__Source excerpt__:
But good entropy is (mostly) sufficient for countering blind attacks. If there are 32 bits of entropy (from a combination of a strongly random transaction ID, and a random source port), a blind attacker who wants a .1% chance of success would need to send rougly 4 million packets. The exact odds of success for the attacker with N bits of entropy and K attacker packets is 1 - (1 - 2^-N)^K. At 100B per packet, this would require sending 400 MB of data.
Add in a random selection of authoritative resolver (what unbound does to gain 2b of entropy) and random capitalization (David Dagon's 0x20 method) and you can easily get to 40b of entropy. Now just that .1% probability of success requires sending 1 billion packets, or 100 GB of data. Even .01% of success requires 10 GB of data.
Such an attack represents a significant DoS. If an attacker can send 100 GB of data, with spoofed source address, at your DNS resolver, to have just a .1% chance of corrupting a single cache entry, the attacker can instead make a lot more money sending 100 GB of data at a blackmail victim.
Yes, this represents a probabilistic bounds, but it is a very good bounds. Bots are a valuable resource, especially Bots capable of delivering spoofed IP packets. They can send spam, look for stolen credentials, or perform lots of other mayhem. Yet Bots which DoS are more likely to be removed, by both the ISP and end users due to the traffic. Attackers with that sort of resource aren't interested in just petty damage: they have reasons for their actions and wasting money is not one of them. "You don't need to outrun the bear, just the guy next to you".

Spatial annotation entries:
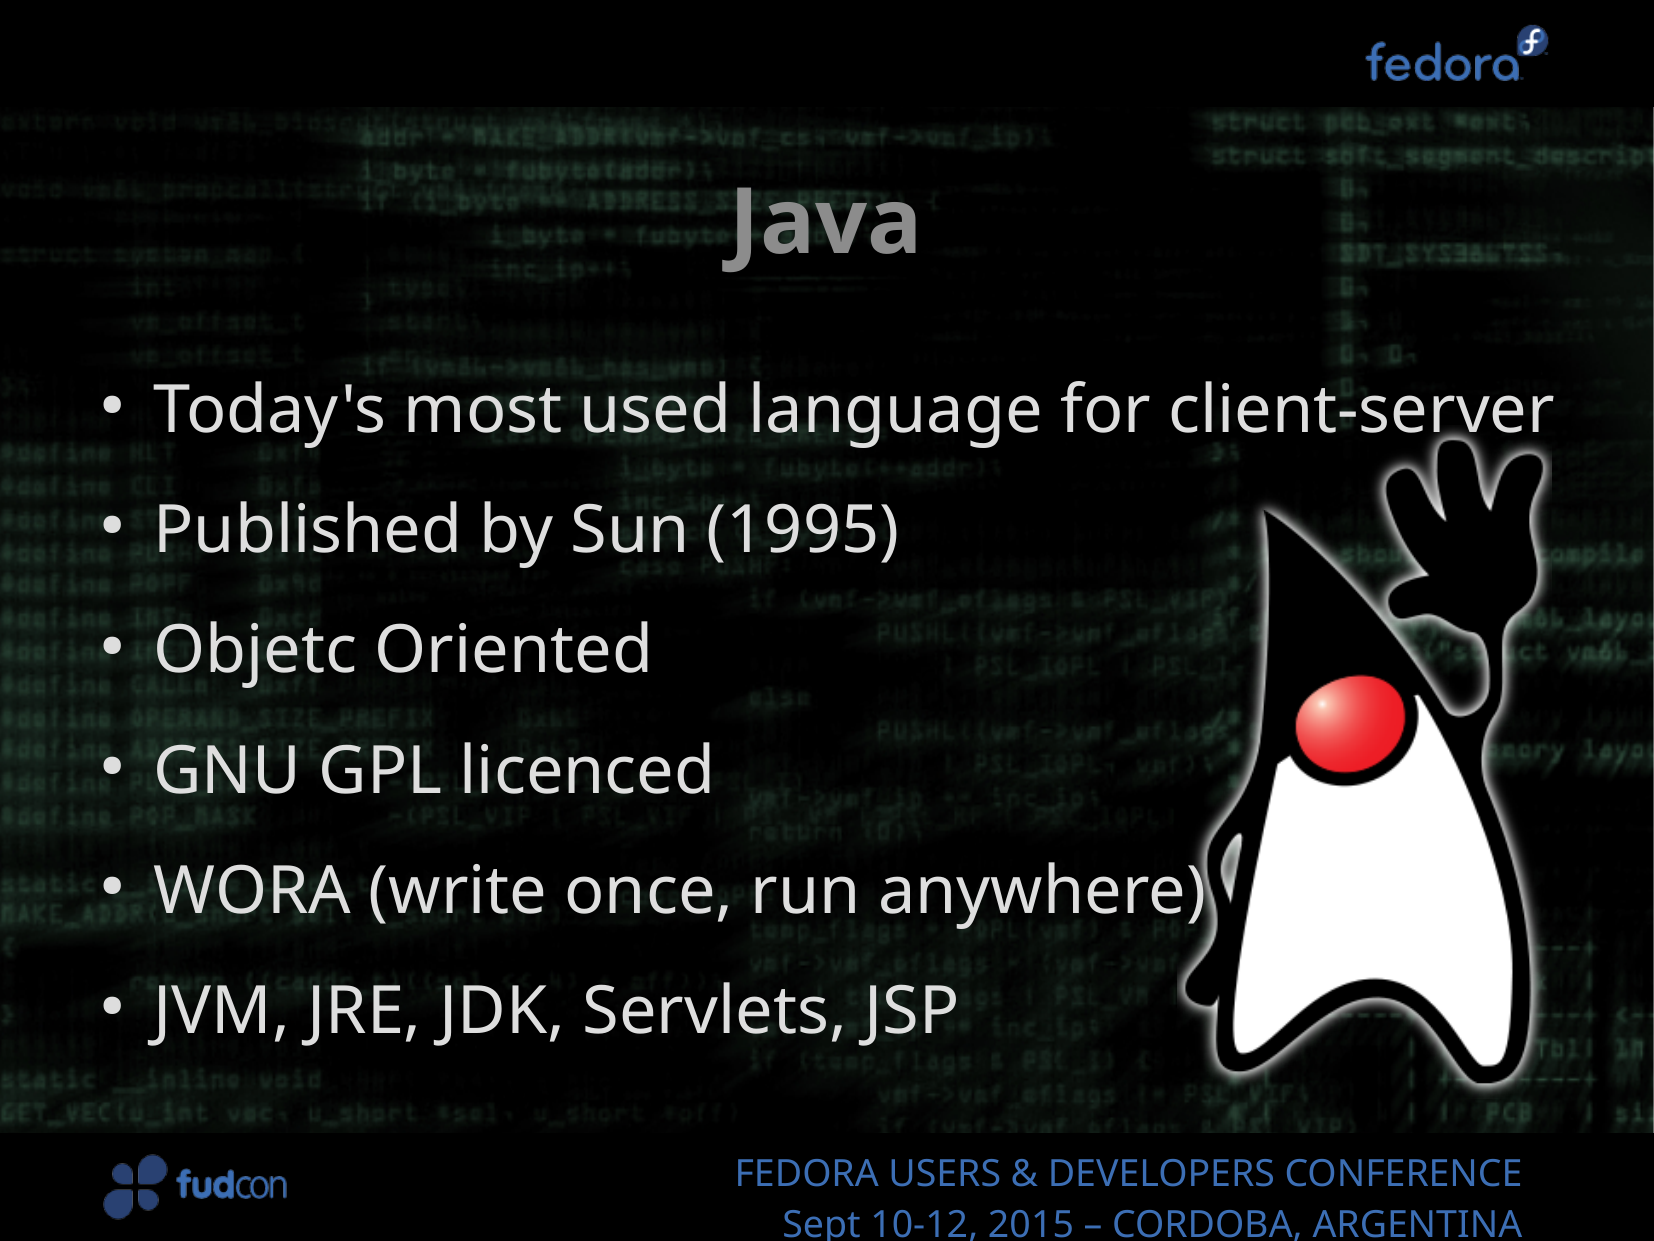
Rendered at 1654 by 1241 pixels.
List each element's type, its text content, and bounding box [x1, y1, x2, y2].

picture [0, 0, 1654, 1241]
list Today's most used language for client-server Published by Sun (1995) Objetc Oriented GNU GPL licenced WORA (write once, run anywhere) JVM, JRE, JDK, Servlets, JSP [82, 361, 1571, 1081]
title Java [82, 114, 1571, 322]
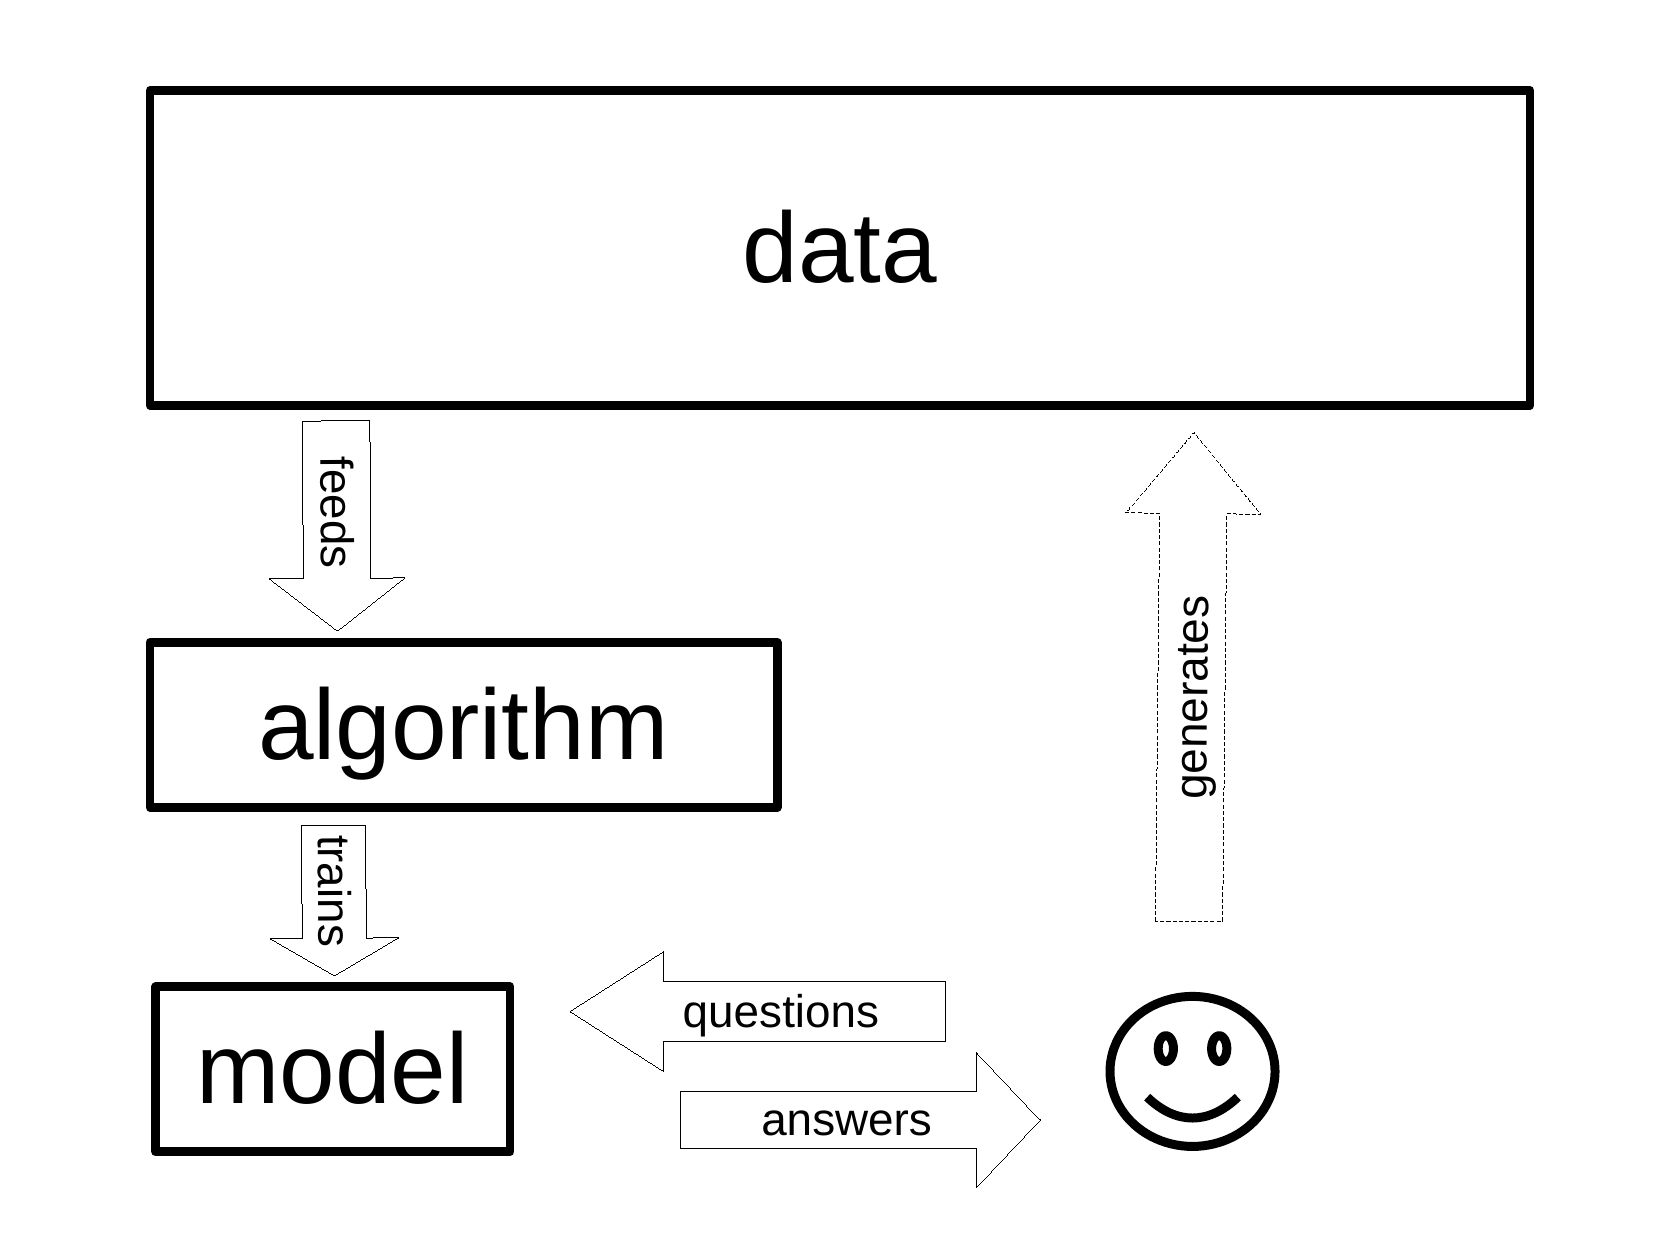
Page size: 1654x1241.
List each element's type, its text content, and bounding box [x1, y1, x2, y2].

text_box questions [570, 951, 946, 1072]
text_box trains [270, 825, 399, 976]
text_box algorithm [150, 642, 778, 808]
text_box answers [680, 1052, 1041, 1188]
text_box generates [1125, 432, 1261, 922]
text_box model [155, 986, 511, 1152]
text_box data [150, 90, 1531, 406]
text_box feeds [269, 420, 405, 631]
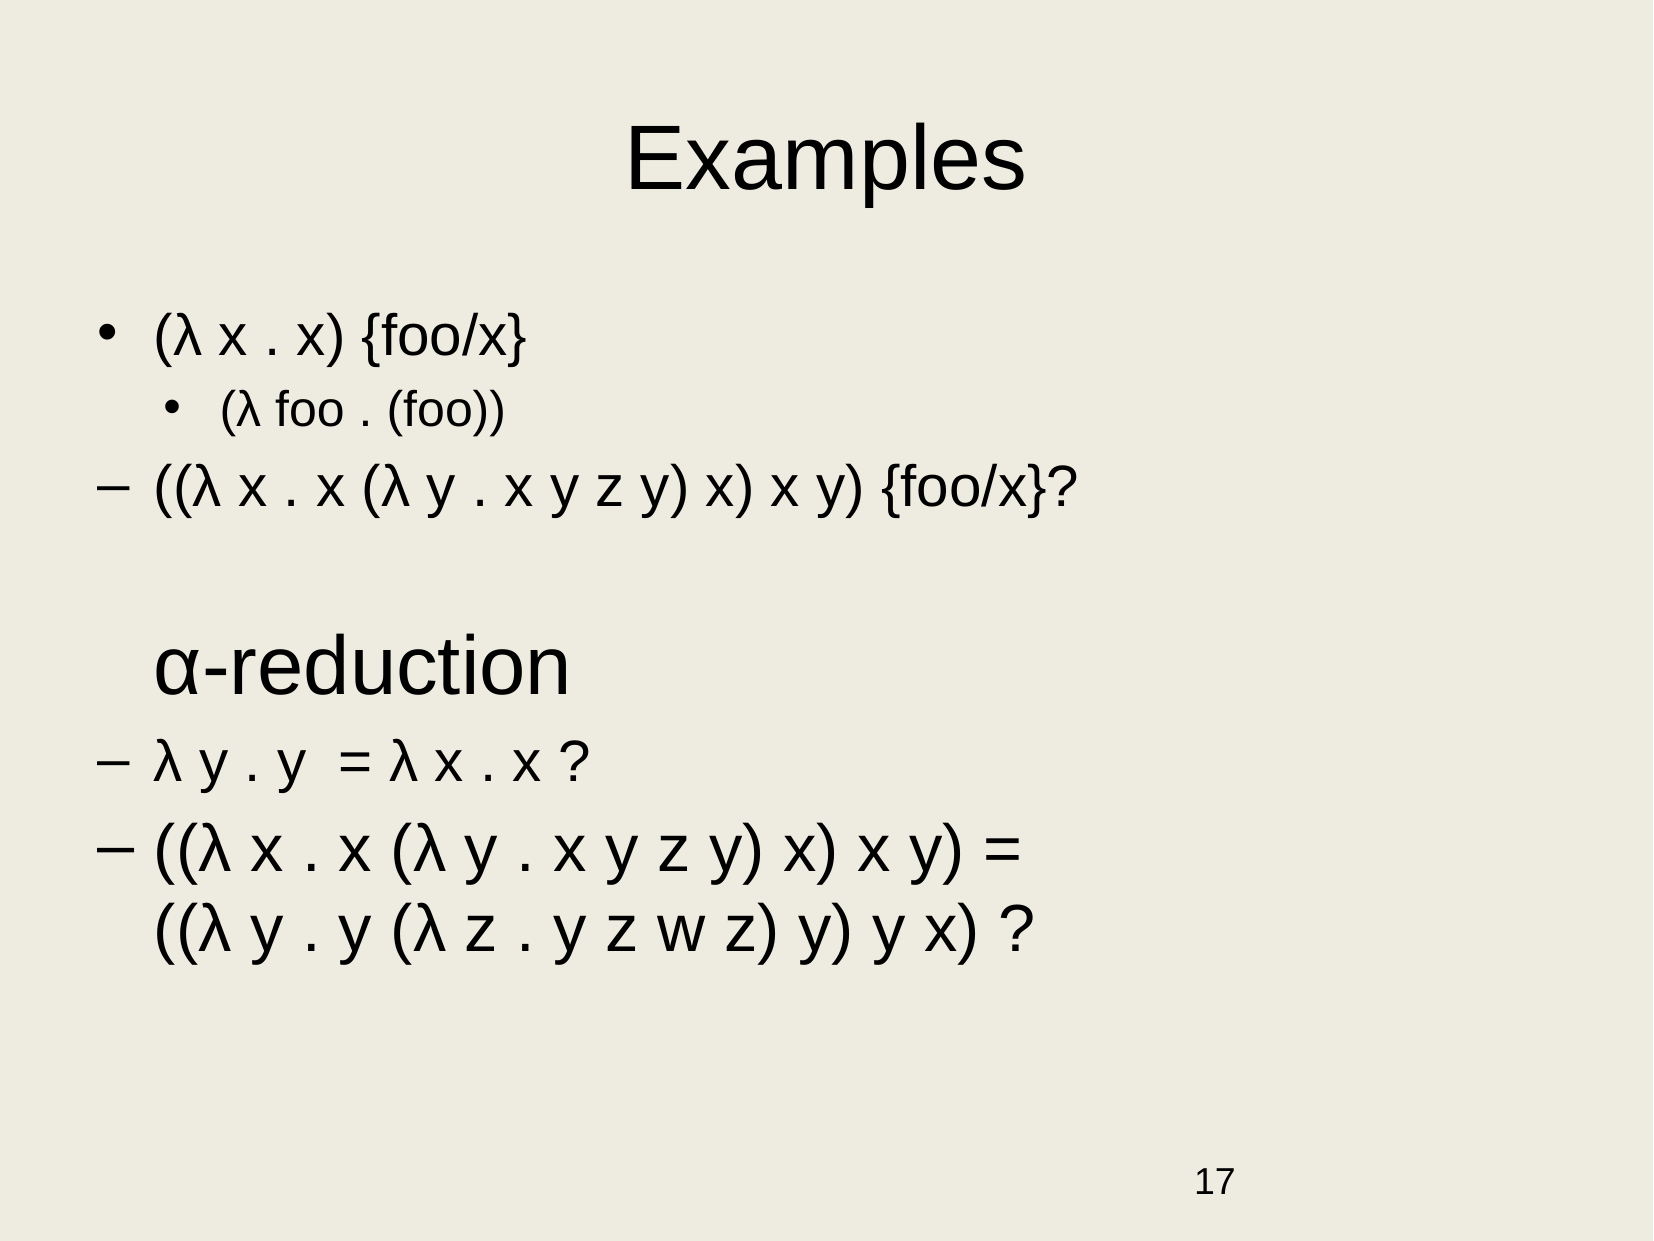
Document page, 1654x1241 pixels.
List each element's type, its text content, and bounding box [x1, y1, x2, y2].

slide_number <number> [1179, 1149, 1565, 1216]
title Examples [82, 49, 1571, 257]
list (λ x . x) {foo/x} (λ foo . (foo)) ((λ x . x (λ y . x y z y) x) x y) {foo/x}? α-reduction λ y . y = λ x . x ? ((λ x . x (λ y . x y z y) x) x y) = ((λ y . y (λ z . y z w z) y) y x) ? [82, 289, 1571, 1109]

__Required actions__:
**1.** Sum up the passage on DNS entropy and blind attacks in two sentences.
**2.** Write a continuation of the passage on DNS entropy and blind attacks, picking up after its last sentence.

__Results of the tasks__:
**1.** With about 32 bits of entropy from a random transaction ID and source port, a blind attacker needs roughly 4 million packets, or 400 MB, for a 0.1% chance of success. Adding random resolver selection and random capitalization brings this to about 40 bits, or 1 billion packets and 100 GB, which is a costly DoS that risks getting valuable bots removed, so attackers can make more money using that traffic to blackmail a victim.

**2.**
Plus (Warning: Unbaked Speculation Ahead, feedback wanted!) one might be able to set an arbitrary bound on preventing blind, cache attacks, including Ohta's variant, by keeping a single counter of ALL unsolicited replies (rather than a per-server count which does not work). If it ever reaches the threshhold where an attacker has an X% chance of at least one success, simply invalidate the entire cache, because you don't know what's been corrupted.
This would effect a nontrivial increase in latency and traffic as the cache is repopulated, but even with a very sensitive threshold (eg .01%) and moderately poor entropy (32b), an attacker would need to send 40 MB of spoofed data just to degrade the cache performance a bit. If the cache had 1M active entries it needed to subsequently refetch, the attack would generate a few hundred MB of additional traffic to the DNS resolver from the additional requests. So there would be some amplification, but only a moderate (roughly 4x) amount to gain a very tight bounds on the blind attack.
For 40b of entropy, the attacker would have to send nearly 10 GB of data to meet this very sensitive threshold, yet would still only require fetching an additional few hundred MB of data back into the cache, a trivially small amount of amplification: the 10 GB DOS will be a far bigger effect on the server.
Finally (Warning: Still Rather Unbaked Speculation Ahead. Feedback wanted) there are many proposals to duplicate requests to increase entropy. For example David Dagon has proposed using duplication when a remote authoritative server doesn't support 0x20. I believe this can be useful also if the DNS server is behind a NAT or firewall that rewrites ports. If your resolver is behind a firewall or NAT you lose the entropy present in the port number. Since 32b of entropy is a bare minimum, and 40b is comfortable, losing nearly 16b of entropy is a big deal, and something needs to be done to bring the entropy up to a comfortable level.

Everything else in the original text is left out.